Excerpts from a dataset
+ + + +
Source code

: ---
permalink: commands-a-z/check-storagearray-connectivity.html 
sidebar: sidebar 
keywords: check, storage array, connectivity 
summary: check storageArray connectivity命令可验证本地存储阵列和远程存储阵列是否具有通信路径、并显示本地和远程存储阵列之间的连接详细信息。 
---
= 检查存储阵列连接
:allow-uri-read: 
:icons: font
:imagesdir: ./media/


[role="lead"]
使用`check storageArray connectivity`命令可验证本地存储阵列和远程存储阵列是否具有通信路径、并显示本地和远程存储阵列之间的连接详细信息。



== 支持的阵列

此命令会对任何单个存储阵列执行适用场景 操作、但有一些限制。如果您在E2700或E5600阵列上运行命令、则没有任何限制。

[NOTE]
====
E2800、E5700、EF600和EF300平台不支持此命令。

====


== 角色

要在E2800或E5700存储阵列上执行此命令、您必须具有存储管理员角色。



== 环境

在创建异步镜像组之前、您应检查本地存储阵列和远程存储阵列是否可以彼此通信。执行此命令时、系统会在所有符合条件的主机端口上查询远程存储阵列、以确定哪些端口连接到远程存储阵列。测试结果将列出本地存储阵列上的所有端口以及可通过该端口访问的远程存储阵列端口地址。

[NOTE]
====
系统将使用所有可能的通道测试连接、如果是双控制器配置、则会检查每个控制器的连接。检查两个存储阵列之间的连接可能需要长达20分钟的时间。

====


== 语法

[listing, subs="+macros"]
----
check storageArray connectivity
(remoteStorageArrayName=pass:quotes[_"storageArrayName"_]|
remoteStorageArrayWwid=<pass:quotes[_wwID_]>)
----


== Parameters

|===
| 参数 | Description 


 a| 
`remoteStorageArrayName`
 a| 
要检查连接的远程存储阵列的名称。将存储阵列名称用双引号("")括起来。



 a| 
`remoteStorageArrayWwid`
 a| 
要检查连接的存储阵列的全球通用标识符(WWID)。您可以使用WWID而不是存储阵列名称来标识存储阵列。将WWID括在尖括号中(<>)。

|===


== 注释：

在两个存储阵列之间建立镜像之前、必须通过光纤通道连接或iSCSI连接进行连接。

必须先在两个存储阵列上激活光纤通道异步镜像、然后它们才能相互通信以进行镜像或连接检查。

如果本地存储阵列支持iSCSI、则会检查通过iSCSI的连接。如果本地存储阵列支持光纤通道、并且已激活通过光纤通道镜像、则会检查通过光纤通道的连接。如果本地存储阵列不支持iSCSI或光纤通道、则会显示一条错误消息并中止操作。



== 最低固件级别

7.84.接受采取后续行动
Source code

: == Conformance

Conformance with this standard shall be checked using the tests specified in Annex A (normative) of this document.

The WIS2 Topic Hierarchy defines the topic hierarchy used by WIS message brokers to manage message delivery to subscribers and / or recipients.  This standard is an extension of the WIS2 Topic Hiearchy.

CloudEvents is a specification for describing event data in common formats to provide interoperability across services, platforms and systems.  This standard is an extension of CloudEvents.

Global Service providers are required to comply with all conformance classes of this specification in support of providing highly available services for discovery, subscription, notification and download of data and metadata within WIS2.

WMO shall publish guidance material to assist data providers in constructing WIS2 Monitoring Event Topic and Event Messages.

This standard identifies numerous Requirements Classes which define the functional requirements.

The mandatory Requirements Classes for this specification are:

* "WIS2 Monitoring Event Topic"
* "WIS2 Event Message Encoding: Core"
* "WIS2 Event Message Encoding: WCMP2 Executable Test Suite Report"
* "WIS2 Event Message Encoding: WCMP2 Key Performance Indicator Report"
+ + + +
* [INSTRUCTIONS FOR THE TASK]: Copy out each line of the entries that holds "Topic".

* [PROBLEM SOLUTION]:
The WIS2 Topic Hierarchy defines the topic hierarchy used by WIS message brokers to manage message delivery to subscribers and / or recipients.  This standard is an extension of the WIS2 Topic Hiearchy.
WMO shall publish guidance material to assist data providers in constructing WIS2 Monitoring Event Topic and Event Messages.
* "WIS2 Monitoring Event Topic"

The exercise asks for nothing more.